O Plano Nacional de Educação – PNE prevê que no máximo em dez anos metade das escolas públicas em todo Brasil ofertem ensino em tempo integral; trata-se de meta ambiciosa, generosa e necessária, porém esbarra em inúmeras dificuldades.

Já houve em nossa História algumas tentativas de implantar escola pública em tempo integral, a primeira delas de iniciativa do educador Anísio Teixeira na década de 1950; seguindo-se os chamados Ginásios Vocacionais, em São Paulo nos anos 1960; na década de 1980 o governo Leonel Brizola implantou no Rio de Janeiro os Centros Integrados de Educação Pública – CIEPs, por inspiração de Darcy Ribeiro. A primeira experiência de alcance nacional ocorreu no governo Collor, nos anos 1990, com os Centros de Atenção Integral à Criança e ao Adolescente – CIACs, no modelo dos CIEPs. Afora isso, foram feitas diversas experiências em nível estadual e municipal, com maior ou menor sucesso.

Talvez o maior problema para a maturação e manutenção desses projetos seja o fato de serem programas de governo, geralmente associados a um político e seu grupo, quando deveriam ser políticas de Estado, de implantação permanente.

Ensino em tempo integral demanda elevados investimentos em qualificação de professores, instalações físicas, projetos pedagógicos e complementares, remunerações, alimentação, energia elétrica e outros; e nem sempre um novo governante se dispõe a arcar com os custos de manter o projeto de seu antecessor.

Outro fator a considerar é que uma escola ruim não melhorará apenas por ter seu período de funcionamento estendido, tendendo na verdade a ser pior pela dilação do tempo inútil para a formação. Aperfeiçoar o sistema educacional, adotar novas metodologias, valorizar o professor (e não apenas na questão salarial!), investir na infraestrutura das instituições, seja em salas de aula, áreas de lazer, bibliotecas e laboratórios, é essencial.

Desde Lev Vygotsky, pensador da área educacional que realizou suas pesquisas ao início do século XX, sabe-se que o conhecimento é produto de uma construção social e decorre das interações sociais, relações humanas constituem o cerne do processo cognitivo, permitindo a apropriação dos objetos culturais e a plena expansão da afetividade, e que tudo isso pode ser facilitado dentro de uma escola de tempo integral, trazendo experiências de sociabilidade, atividades esportivas, artísticas e culturais que não cabem em horários já totalmente preenchidos pelo currículo formal.

Mas uma escola não é um depósito de estudantes, tampouco um microcosmo que substitua completamente a vida em sociedade; apesar de ser parte muito importante do mundo real, não constitui sua totalidade. Os projetos pedagógicos das escolas integrais devem considerar que a vida em família, e em comunidade, não pode ser simplesmente substituída pela permanência do aluno aos cuidados de educadores, por melhores que sejam.

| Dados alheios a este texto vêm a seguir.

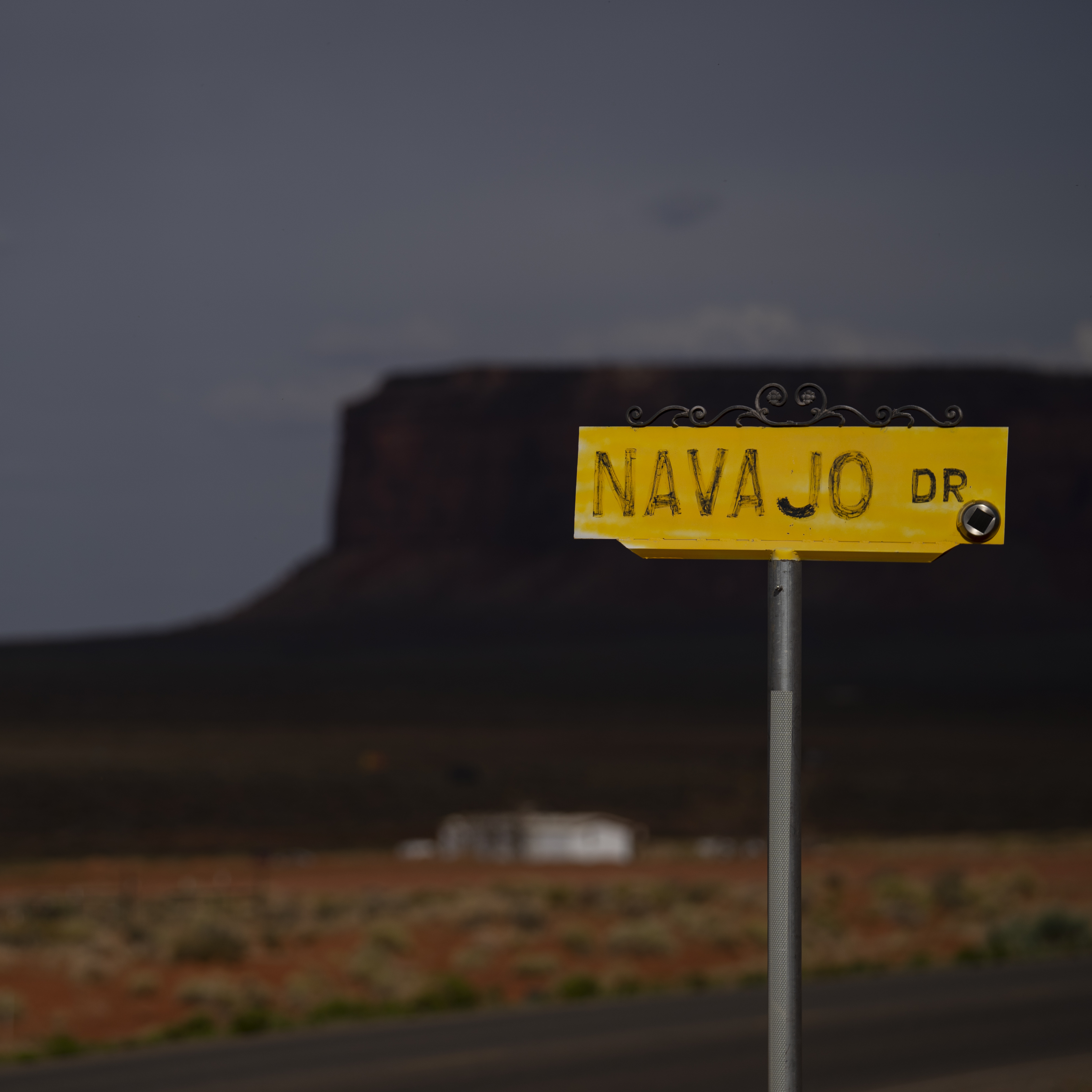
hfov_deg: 8.2
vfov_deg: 8.2
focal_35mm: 213
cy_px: 546
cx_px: 351
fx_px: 7602
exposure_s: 1/4000
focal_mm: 167
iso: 50
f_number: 3.5
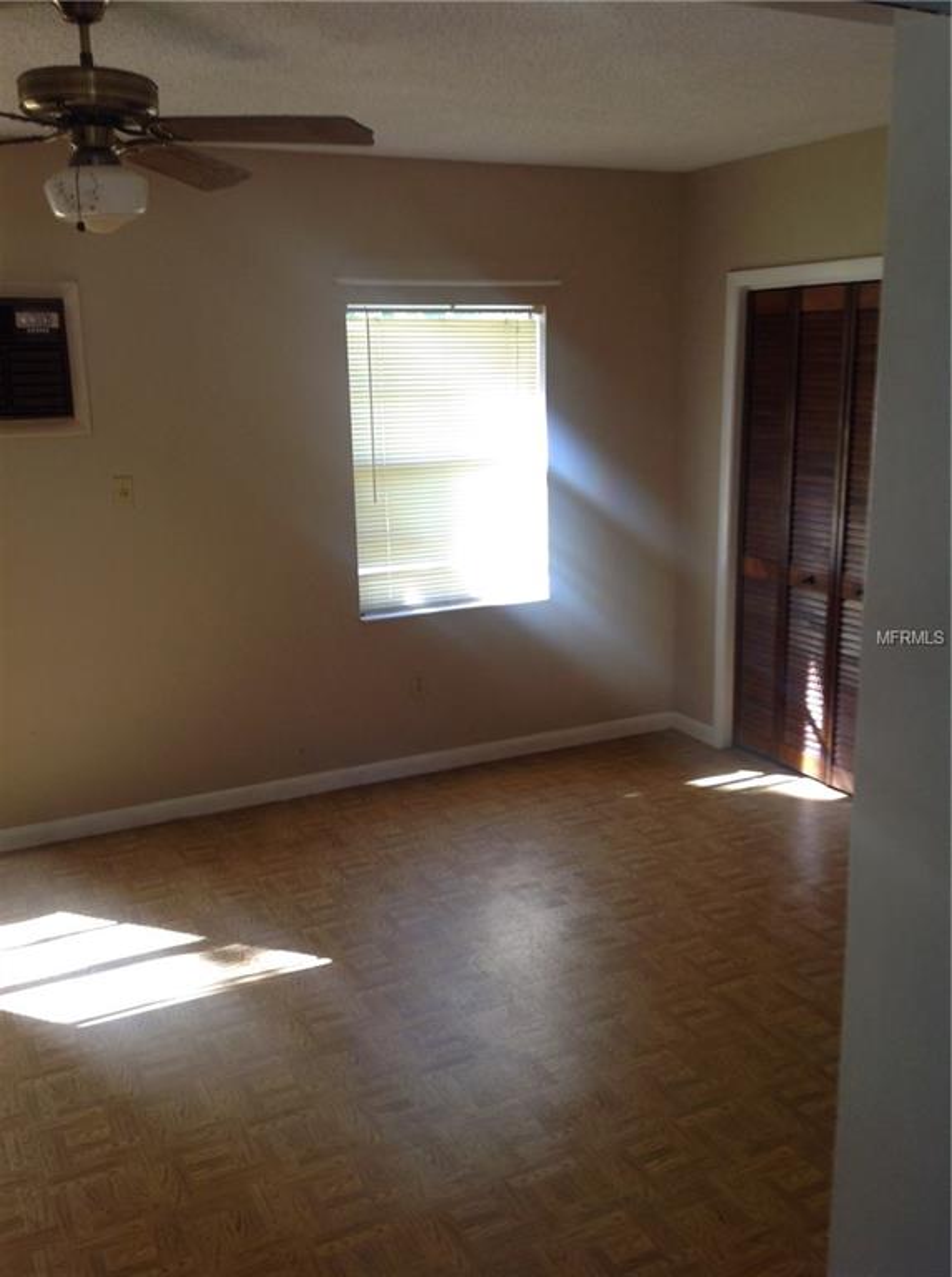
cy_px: 638
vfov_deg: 52.7
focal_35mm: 35
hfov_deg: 40.6
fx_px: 1288
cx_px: 476
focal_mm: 4.28
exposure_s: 1/20
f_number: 2.4
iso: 50
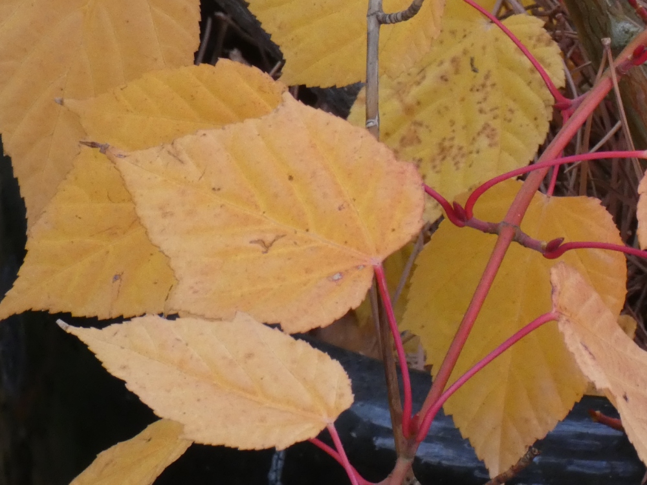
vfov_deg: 8.6
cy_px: 242
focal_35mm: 173
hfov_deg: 11.4
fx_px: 3234
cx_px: 324
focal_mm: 30.9
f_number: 5.5
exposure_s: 1/80
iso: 400
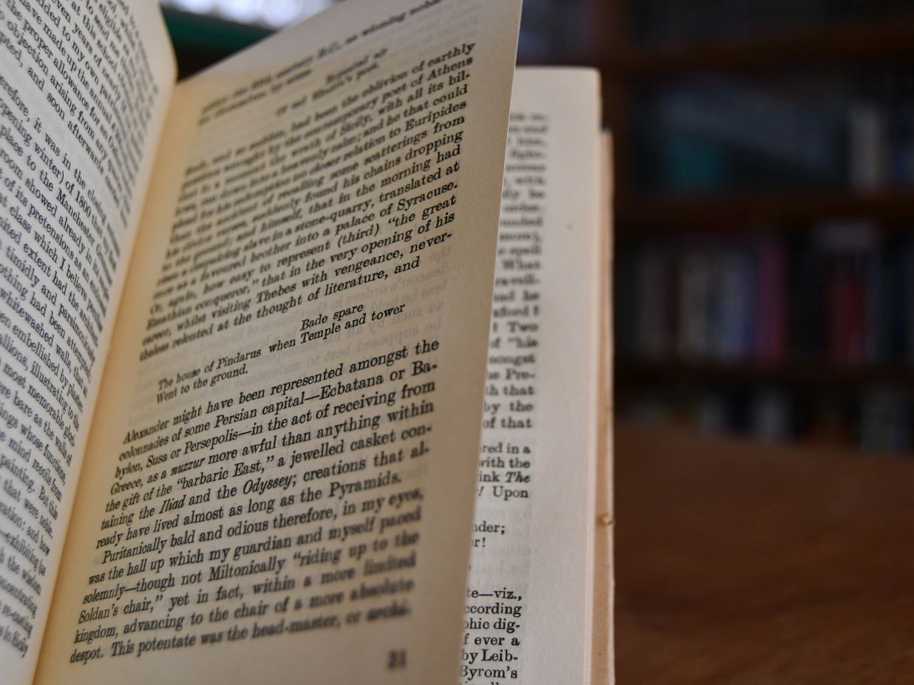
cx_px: 458
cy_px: 343
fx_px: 1294
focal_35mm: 49
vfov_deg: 29.7
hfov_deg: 38.9
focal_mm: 30
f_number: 4.2
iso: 800
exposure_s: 1/250
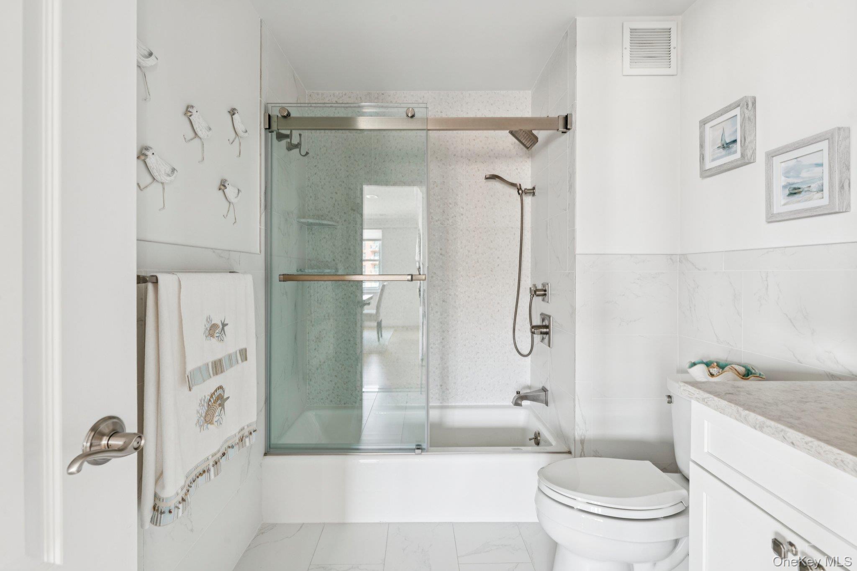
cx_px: 428
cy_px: 286
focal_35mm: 17
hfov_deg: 93.3
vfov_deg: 70.4
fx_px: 405
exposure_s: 1/3
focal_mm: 17
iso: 200
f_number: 9
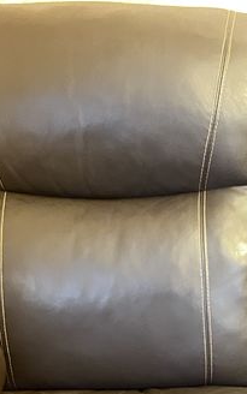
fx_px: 905
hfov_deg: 15.2
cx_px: 271
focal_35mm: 84
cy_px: 363
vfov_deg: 23.9
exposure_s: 1/17
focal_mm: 5.1
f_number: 1.6
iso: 1000
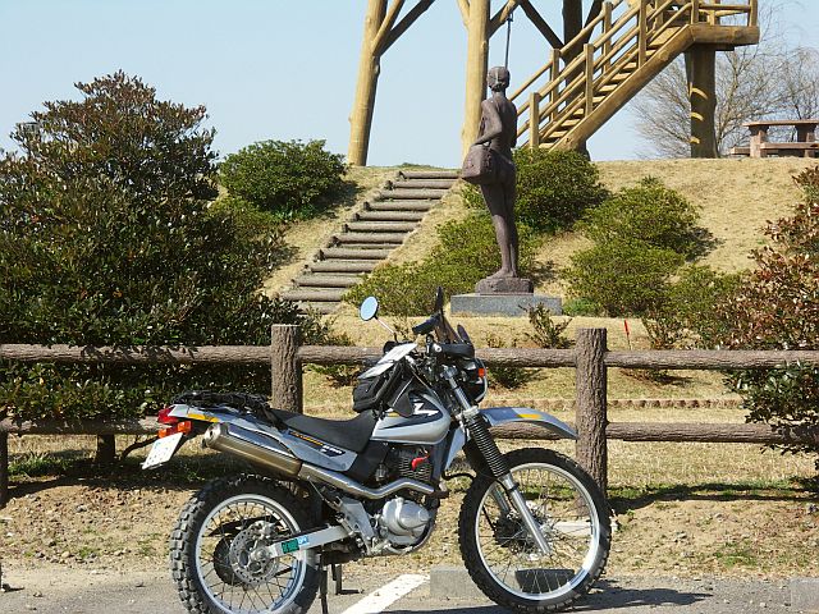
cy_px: 307
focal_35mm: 138
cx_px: 410
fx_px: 3265
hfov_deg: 14.3
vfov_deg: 10.7
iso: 100
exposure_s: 1/100
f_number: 11
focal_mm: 35.6
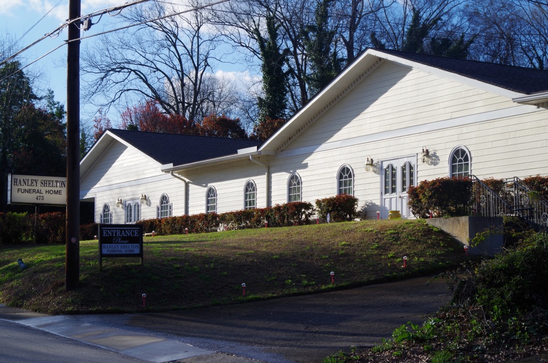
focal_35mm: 75
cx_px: 274
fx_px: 1139
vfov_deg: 18.1
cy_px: 182
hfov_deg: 27.0
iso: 200
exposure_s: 1/180
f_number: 11
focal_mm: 50
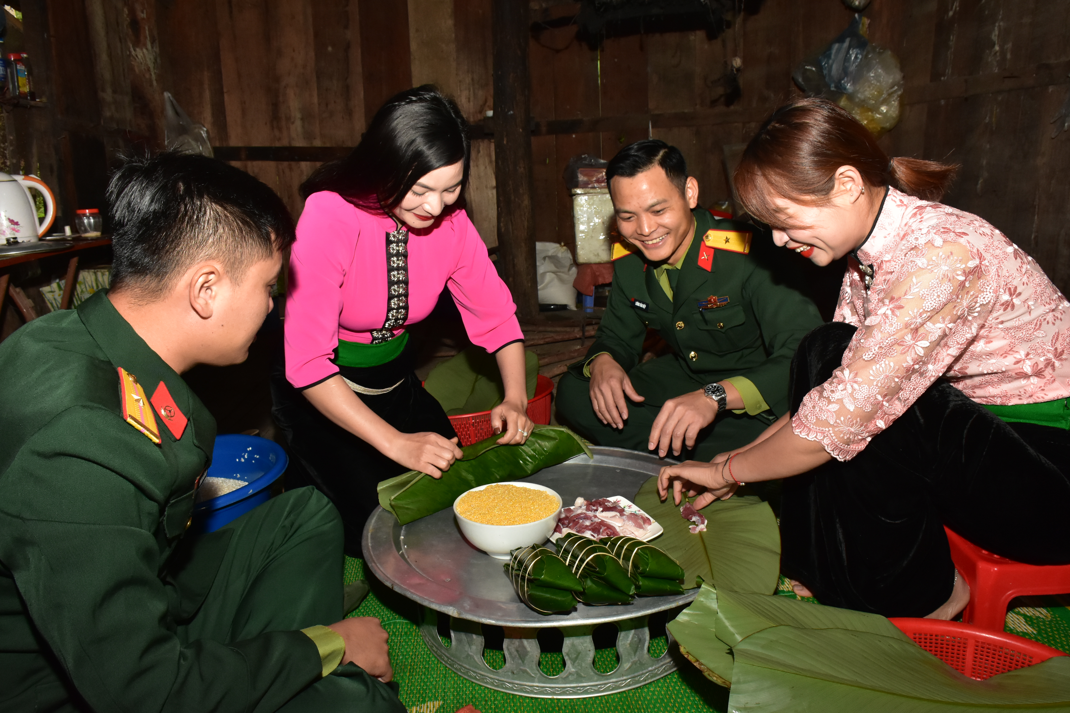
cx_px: 535
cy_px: 356
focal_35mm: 27
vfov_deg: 47.9
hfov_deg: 67.4
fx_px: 802
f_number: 8
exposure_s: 1/60
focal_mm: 18
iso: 1600
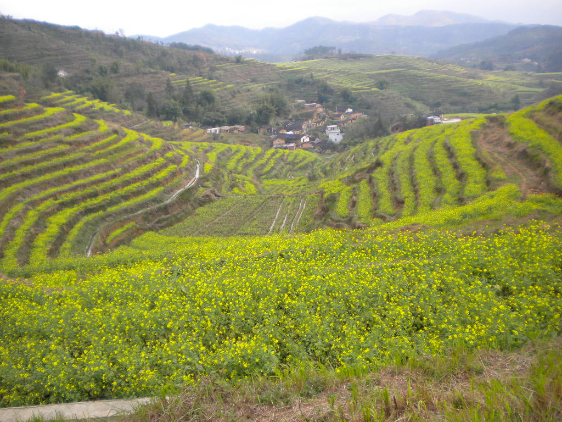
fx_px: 568
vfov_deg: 40.7
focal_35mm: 35
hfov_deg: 52.6
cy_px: 211
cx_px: 281
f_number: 3.1
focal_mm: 6.3
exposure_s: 1/196
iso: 80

Ainda que o período hoje destinado à educação na escola seja considerado insuficiente, esse tempo é tornado mais exíguo por exigências curriculares vastas demais para o objetivo primeiro de uma instituição de ensino, que é educar, não ensinar a viver; o estudante bem preparado e inserido socialmente estará apto a fazer suas próprias escolhas existenciais.

São bem conhecidas, no entanto, as dificuldades e disfunções de parte das famílias e comunidades brasileiras, decorrentes de muitas décadas de abandono, pobreza e falta de oportunidade; tornando a escola o caminho, talvez único, de equilíbrio e redenção social. Neste cenário emerge a necessidade da implantação do ensino público em tempo integral, resta esperar que realizado com a seriedade, serenidade e sensatez que tema tão fundamental exige.

Wanda Camargo – educadora e assessora da presidência do Complexo de Ensino Superior do Brasil – UniBrasil.